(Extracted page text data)
━━━━━━━━━━━━━━━━━━━━

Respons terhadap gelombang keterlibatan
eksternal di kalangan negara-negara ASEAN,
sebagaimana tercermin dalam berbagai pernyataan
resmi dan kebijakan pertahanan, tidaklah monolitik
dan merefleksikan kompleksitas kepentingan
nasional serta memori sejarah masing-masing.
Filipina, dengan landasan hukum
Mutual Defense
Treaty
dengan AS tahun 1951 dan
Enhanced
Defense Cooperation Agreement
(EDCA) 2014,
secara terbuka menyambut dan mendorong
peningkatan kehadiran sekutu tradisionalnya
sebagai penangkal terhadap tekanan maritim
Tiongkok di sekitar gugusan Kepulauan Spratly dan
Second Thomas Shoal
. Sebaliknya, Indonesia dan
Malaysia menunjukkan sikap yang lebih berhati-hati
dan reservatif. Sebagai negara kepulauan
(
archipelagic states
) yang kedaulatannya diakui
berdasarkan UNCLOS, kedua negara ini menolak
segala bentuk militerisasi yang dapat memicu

━━━━━━━━━━━━━━━━━━━━

REQUIREMENT: Without omitting anything, reproduce the whole of the data.

RESPONSE TO THE TASK:
Respons terhadap gelombang keterlibatan
eksternal di kalangan negara-negara ASEAN,
sebagaimana tercermin dalam berbagai pernyataan
resmi dan kebijakan pertahanan, tidaklah monolitik
dan merefleksikan kompleksitas kepentingan
nasional serta memori sejarah masing-masing.
Filipina, dengan landasan hukum
Mutual Defense
Treaty
dengan AS tahun 1951 dan
Enhanced
Defense Cooperation Agreement
(EDCA) 2014,
secara terbuka menyambut dan mendorong
peningkatan kehadiran sekutu tradisionalnya
sebagai penangkal terhadap tekanan maritim
Tiongkok di sekitar gugusan Kepulauan Spratly dan
Second Thomas Shoal
. Sebaliknya, Indonesia dan
Malaysia menunjukkan sikap yang lebih berhati-hati
dan reservatif. Sebagai negara kepulauan
(
archipelagic states
) yang kedaulatannya diakui
berdasarkan UNCLOS, kedua negara ini menolak
segala bentuk militerisasi yang dapat memicu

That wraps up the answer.